The Te Huia train photographed in early 2021
Te Huia train carriages photographed in early 2021| Photo supplied
Te Huia passenger service, Train parting, North Island Main Trunk line, Paerata, 19 July 2021
Occurrence Date
Report Publication Date
What happened

At 1651 on 19 July 2021, the second and third carriages parted on a KiwiRail-operated Auckland to Hamilton southbound Te Huia passenger train travelling at 91 kilometres per hour. The parting occurred at about 636.9 kilometres (see Site Information paragraph 2.76) between Papakura and Pukekohe on the North Island Main Trunk (NIMT), and caused the brakes to automatically apply in both train portions as air hoses between the carriages separated. There were no injuries, but some damage to inter-carriage electrical jumper cables.
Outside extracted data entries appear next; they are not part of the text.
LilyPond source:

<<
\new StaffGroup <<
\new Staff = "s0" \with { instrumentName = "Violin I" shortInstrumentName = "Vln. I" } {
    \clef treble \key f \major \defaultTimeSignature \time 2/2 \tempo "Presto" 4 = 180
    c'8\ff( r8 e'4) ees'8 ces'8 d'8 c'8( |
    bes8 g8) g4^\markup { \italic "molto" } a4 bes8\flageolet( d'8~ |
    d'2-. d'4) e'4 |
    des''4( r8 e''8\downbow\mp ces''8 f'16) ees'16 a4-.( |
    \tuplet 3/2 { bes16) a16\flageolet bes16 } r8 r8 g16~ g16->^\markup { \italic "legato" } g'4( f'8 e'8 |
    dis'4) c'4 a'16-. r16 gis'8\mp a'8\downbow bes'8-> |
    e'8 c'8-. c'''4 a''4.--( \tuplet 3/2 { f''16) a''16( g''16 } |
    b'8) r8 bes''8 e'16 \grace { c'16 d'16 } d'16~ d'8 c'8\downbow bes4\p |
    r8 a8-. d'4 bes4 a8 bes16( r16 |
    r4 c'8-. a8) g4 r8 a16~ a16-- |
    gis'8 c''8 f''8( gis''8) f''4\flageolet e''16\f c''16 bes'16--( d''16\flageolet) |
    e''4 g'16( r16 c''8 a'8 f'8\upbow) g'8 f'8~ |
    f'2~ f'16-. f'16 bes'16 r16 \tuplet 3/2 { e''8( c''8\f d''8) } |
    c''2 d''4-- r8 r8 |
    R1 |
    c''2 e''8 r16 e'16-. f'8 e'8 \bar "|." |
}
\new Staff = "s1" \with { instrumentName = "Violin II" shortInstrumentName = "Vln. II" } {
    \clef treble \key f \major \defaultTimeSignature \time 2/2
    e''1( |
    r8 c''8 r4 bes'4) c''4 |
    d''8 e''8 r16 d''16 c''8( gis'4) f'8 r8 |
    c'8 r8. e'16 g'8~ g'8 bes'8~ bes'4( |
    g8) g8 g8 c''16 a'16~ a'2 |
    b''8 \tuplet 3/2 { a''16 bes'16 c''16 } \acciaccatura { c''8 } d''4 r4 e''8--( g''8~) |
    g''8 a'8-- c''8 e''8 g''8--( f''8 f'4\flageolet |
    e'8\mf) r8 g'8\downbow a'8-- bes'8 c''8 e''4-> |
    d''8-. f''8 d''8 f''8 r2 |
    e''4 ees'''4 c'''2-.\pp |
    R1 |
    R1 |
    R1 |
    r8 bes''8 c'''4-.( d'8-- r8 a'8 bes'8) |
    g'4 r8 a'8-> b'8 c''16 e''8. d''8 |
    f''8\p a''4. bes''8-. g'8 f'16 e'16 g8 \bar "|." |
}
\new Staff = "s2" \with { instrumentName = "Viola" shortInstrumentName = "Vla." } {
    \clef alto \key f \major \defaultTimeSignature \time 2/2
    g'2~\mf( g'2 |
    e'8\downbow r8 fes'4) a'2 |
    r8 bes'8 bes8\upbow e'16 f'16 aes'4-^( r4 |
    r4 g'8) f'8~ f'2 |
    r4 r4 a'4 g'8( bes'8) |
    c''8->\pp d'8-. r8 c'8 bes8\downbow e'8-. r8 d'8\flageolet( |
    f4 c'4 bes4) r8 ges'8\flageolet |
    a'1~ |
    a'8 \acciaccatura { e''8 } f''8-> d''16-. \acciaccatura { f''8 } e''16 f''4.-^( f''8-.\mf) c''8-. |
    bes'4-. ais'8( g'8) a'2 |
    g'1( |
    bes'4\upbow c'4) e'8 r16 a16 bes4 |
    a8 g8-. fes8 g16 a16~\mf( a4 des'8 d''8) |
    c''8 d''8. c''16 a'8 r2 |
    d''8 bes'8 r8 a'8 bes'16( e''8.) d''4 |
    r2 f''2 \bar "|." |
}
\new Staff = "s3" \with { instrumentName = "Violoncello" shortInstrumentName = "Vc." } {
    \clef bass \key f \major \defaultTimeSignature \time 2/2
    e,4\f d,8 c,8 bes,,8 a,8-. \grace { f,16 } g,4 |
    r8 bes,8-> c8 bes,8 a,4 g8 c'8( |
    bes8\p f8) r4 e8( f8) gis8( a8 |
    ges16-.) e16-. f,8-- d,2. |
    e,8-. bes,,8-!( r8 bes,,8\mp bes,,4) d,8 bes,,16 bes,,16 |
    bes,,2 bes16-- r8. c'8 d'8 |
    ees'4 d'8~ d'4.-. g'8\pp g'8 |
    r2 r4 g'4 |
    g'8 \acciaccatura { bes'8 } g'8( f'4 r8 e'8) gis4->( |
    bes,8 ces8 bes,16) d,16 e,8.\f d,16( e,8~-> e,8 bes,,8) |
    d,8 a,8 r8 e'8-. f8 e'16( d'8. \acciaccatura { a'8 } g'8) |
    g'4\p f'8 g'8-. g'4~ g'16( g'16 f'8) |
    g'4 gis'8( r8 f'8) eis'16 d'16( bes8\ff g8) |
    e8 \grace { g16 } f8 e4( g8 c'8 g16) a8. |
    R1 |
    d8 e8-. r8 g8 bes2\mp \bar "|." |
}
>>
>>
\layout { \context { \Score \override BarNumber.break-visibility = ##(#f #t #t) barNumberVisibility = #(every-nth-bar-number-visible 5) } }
The two parted train portions were then recoupled by the train crew, and the train was authorised by train control to continue under a 20 kilometre per hour speed restriction to Pukekohe Station where passengers were disembarked. It is virtually certain that the park brakes on the front two of the train’s four carriages remained engaged during this journey of about 7.5 kilometres.

After examination by mechanical staff at Pukekohe, the train continued to Hamilton under an authorised 55 kilometre per hour speed restriction and suffered a second parting, again between its second and third carriages, at about 567.4 kilometres on the NIMT.

Why it happened

It is virtually certain that the knuckle of the newly fitted coupler at the rear of the second carriage opened due to creep, a phenomenon in automatic knuckle couplers where vibration during running can cause a coupler’s lock to move upwards and the coupler to become unlocked.

The incident coupler’s anti-creep mechanism, which would normally limit lock creep below the point of unlocking, was ineffective due to out-of-tolerance tooling used in the casting of its lock. Quality checks performed by the coupler’s United States manufacturer, Amsted, were insufficient to detect this issue at either component or assembly level.

Functional testing of anti-creep was relatively new to KiwiRail and was not included as part of the commissioning process when Amsted couplers were fitted to Te Huia carriages. This inexperience also meant that similar couplers fitted to KiwiRail’s freight wagons, found to be failing functional tests, were not identified as having an ineffective anti-creep mechanism.

Park brakes were applied as part of the rectification by the train crew carrying out post-recoupling brake tests. The park brakes were not then released, likely due to severed inter-carriage jumper cables causing the trainline control circuit for the park brake release to be inoperable.

What we can learn

Infrequent sampling after the production of parts allows for larger numbers of defective parts to be produced before defects are detected.

Staff responding to train failures require an accurate knowledge of, and training in, key train systems.

Who may benefit

Railway coupling system manufacturers, rail vehicle maintainers and railway operators may all benefit from the findings and recommendations in this report.